1) handheld apps are too small to use a dual polarization antenna

2) many apps naturally orient the antenna in the vertical polarization, ie. cell phone with antenna always pointing up

3) In mobile applications where there are lots of reflections and multipath, the polarization shifts to almost anything you want, so it is less important.


Now, in other applications where things are fixed, high quality electronics are used, and the antenna is far above the earth, then polarization is very important. Some telephone backhaul services actually send one set of data on one polarization, and a completely different set of data over the crosspolarization, and the same frequency. There they are really counting on the antenna to cancel the cross-pol interfering signal!
 
Re: polarization

biff44 said:
Why?

1) handheld apps are too small to use a dual polarization antenna

2) many apps naturally orient the antenna in the vertical polarization, ie. cell phone with antenna always pointing up

3) In mobile applications where there are lots of reflections and multipath, the polarization shifts to almost anything you want, so it is less important.


Now, in other applications where things are fixed, high quality electronics are used, and the antenna is far above the earth, then polarization is very important.

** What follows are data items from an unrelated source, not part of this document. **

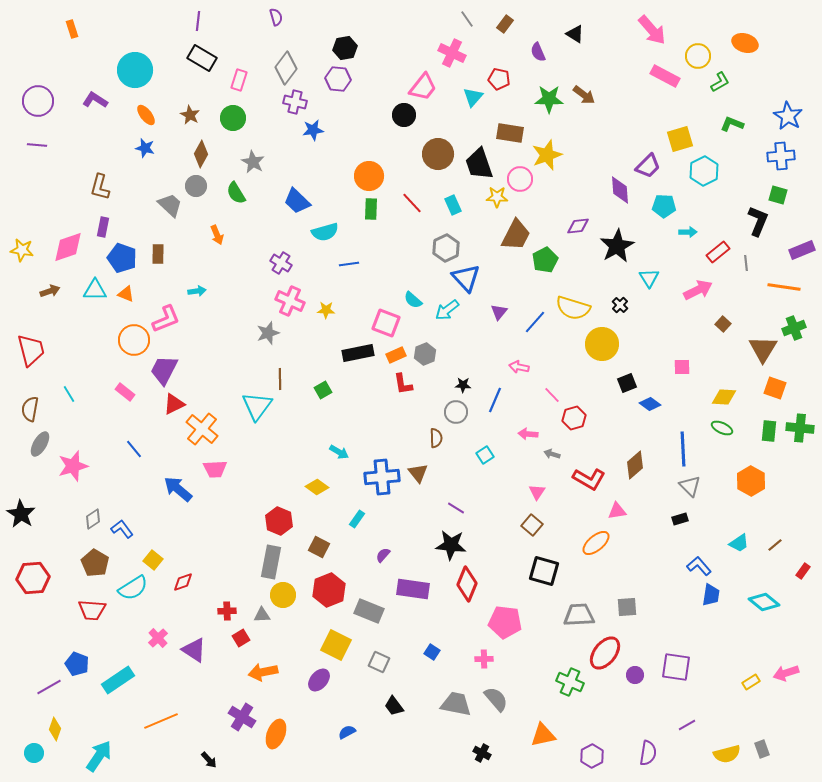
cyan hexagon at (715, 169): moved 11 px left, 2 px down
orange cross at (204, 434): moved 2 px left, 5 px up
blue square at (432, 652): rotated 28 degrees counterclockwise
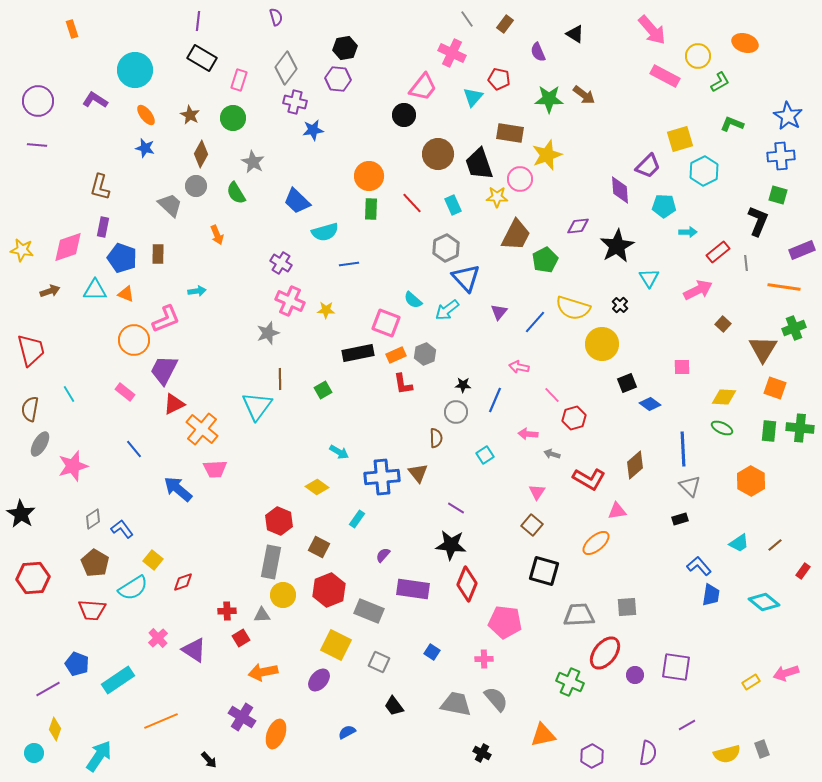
purple line at (49, 687): moved 1 px left, 2 px down
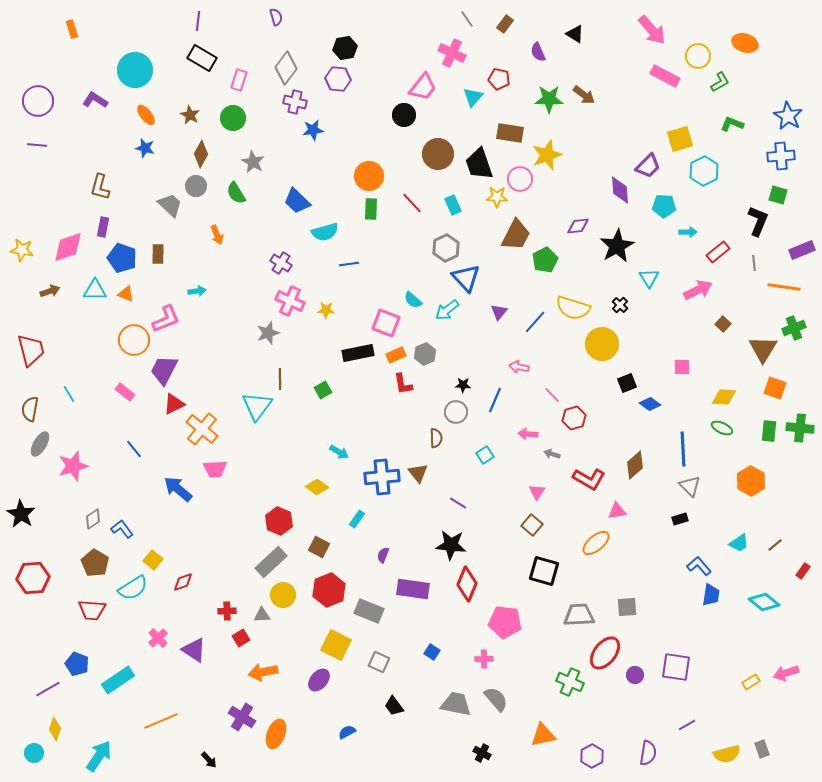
gray line at (746, 263): moved 8 px right
purple line at (456, 508): moved 2 px right, 5 px up
purple semicircle at (383, 555): rotated 21 degrees counterclockwise
gray rectangle at (271, 562): rotated 36 degrees clockwise
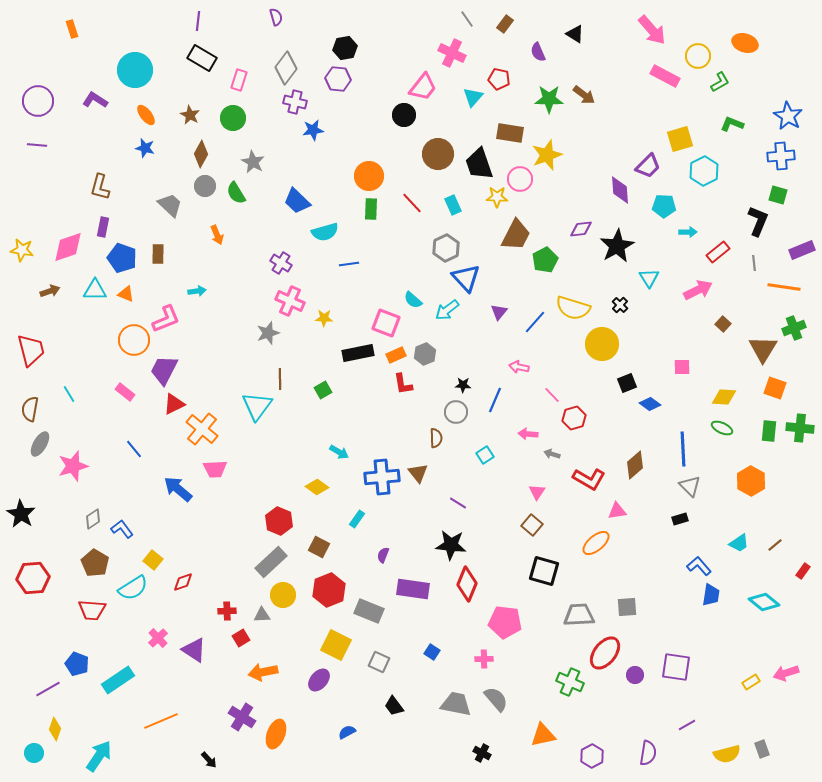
gray circle at (196, 186): moved 9 px right
purple diamond at (578, 226): moved 3 px right, 3 px down
yellow star at (326, 310): moved 2 px left, 8 px down
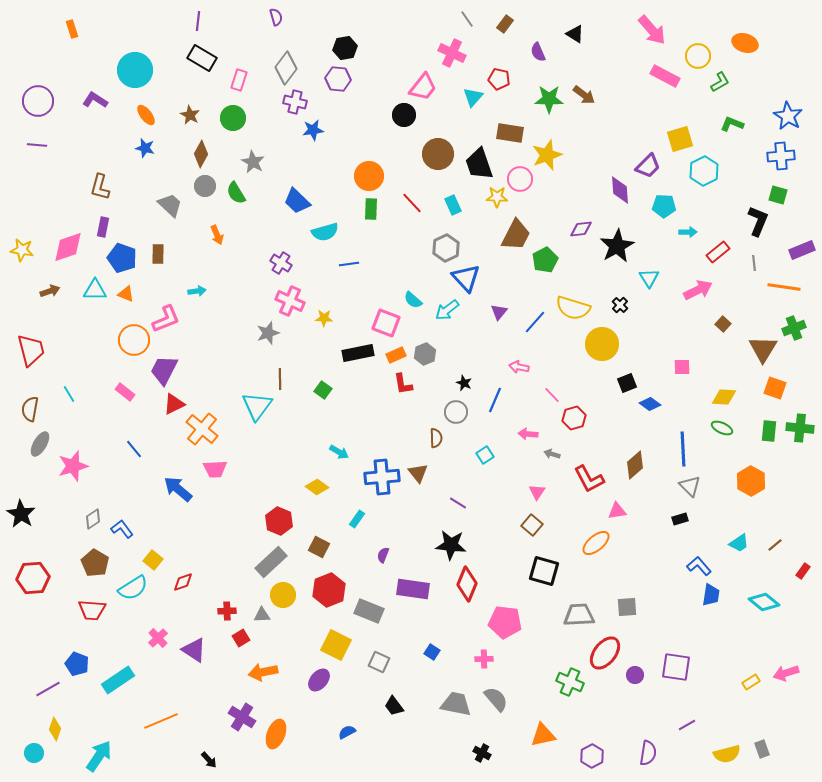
black star at (463, 385): moved 1 px right, 2 px up; rotated 21 degrees clockwise
green square at (323, 390): rotated 24 degrees counterclockwise
red L-shape at (589, 479): rotated 32 degrees clockwise
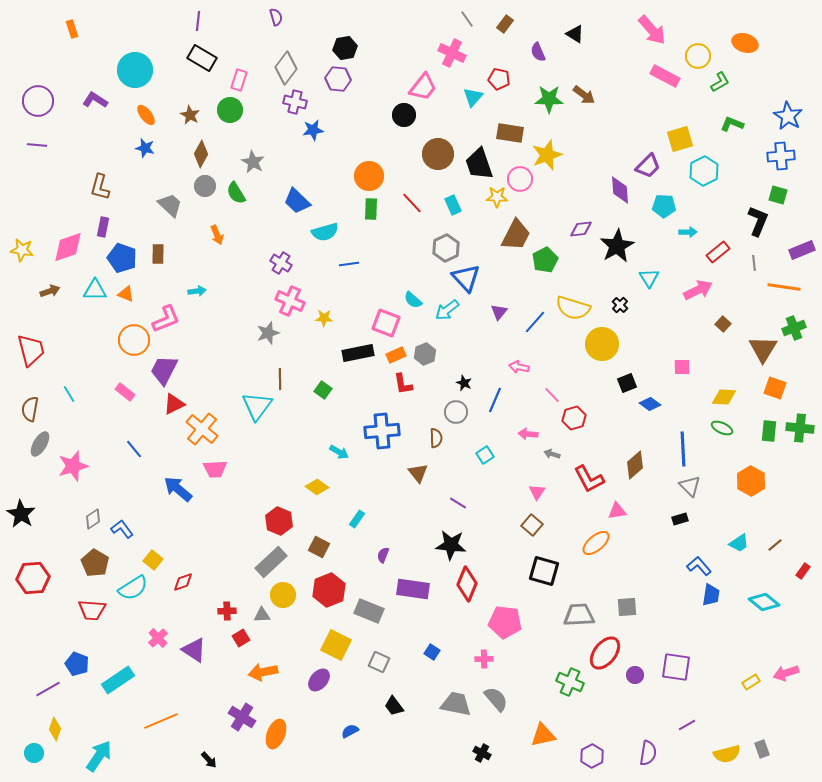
green circle at (233, 118): moved 3 px left, 8 px up
blue cross at (382, 477): moved 46 px up
blue semicircle at (347, 732): moved 3 px right, 1 px up
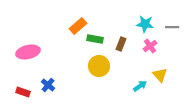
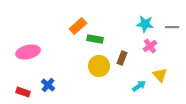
brown rectangle: moved 1 px right, 14 px down
cyan arrow: moved 1 px left
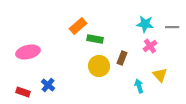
cyan arrow: rotated 72 degrees counterclockwise
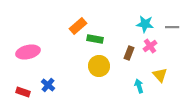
brown rectangle: moved 7 px right, 5 px up
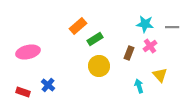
green rectangle: rotated 42 degrees counterclockwise
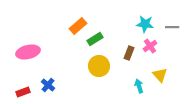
red rectangle: rotated 40 degrees counterclockwise
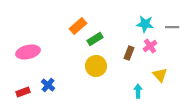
yellow circle: moved 3 px left
cyan arrow: moved 1 px left, 5 px down; rotated 16 degrees clockwise
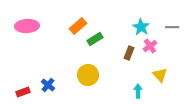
cyan star: moved 4 px left, 3 px down; rotated 24 degrees clockwise
pink ellipse: moved 1 px left, 26 px up; rotated 10 degrees clockwise
yellow circle: moved 8 px left, 9 px down
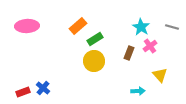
gray line: rotated 16 degrees clockwise
yellow circle: moved 6 px right, 14 px up
blue cross: moved 5 px left, 3 px down
cyan arrow: rotated 88 degrees clockwise
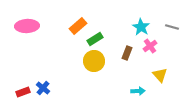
brown rectangle: moved 2 px left
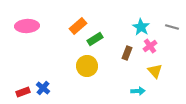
yellow circle: moved 7 px left, 5 px down
yellow triangle: moved 5 px left, 4 px up
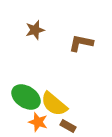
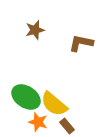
brown rectangle: moved 1 px left; rotated 21 degrees clockwise
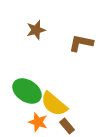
brown star: moved 1 px right
green ellipse: moved 1 px right, 6 px up
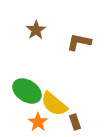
brown star: rotated 18 degrees counterclockwise
brown L-shape: moved 2 px left, 1 px up
orange star: rotated 18 degrees clockwise
brown rectangle: moved 8 px right, 4 px up; rotated 21 degrees clockwise
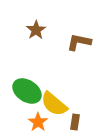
brown rectangle: rotated 28 degrees clockwise
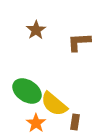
brown L-shape: rotated 15 degrees counterclockwise
orange star: moved 2 px left, 1 px down
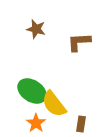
brown star: moved 1 px up; rotated 24 degrees counterclockwise
green ellipse: moved 5 px right
yellow semicircle: rotated 12 degrees clockwise
brown rectangle: moved 6 px right, 2 px down
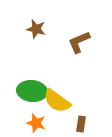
brown L-shape: rotated 20 degrees counterclockwise
green ellipse: rotated 28 degrees counterclockwise
yellow semicircle: moved 3 px right, 3 px up; rotated 16 degrees counterclockwise
orange star: rotated 18 degrees counterclockwise
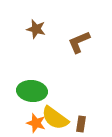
yellow semicircle: moved 2 px left, 17 px down
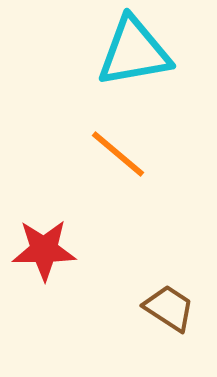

Some telephone backhaul services actually send one set of data on one polarization, and a completely different set of data over the crosspolarization, and the same frequency. There they are really counting on the antenna to cancel the cross-pol interfering signal!
i mean to say why their is no effect if antenna is always pointing up then why it is not bothering the reciever that are the antenna of mobile companies that have their own antenna in one orientations
 

Re: polarization

Polarization is a very real issue. Careful testing on a clean range can easily measure a 30 dB change in signal level.

Another thing to consider: circular polarized antennas tend to be less orientation dependant. That is one reason for chosing that option. It is still possible to get cross polarized and loose signal. A linear to circular antenna appears to be orientation independant as well.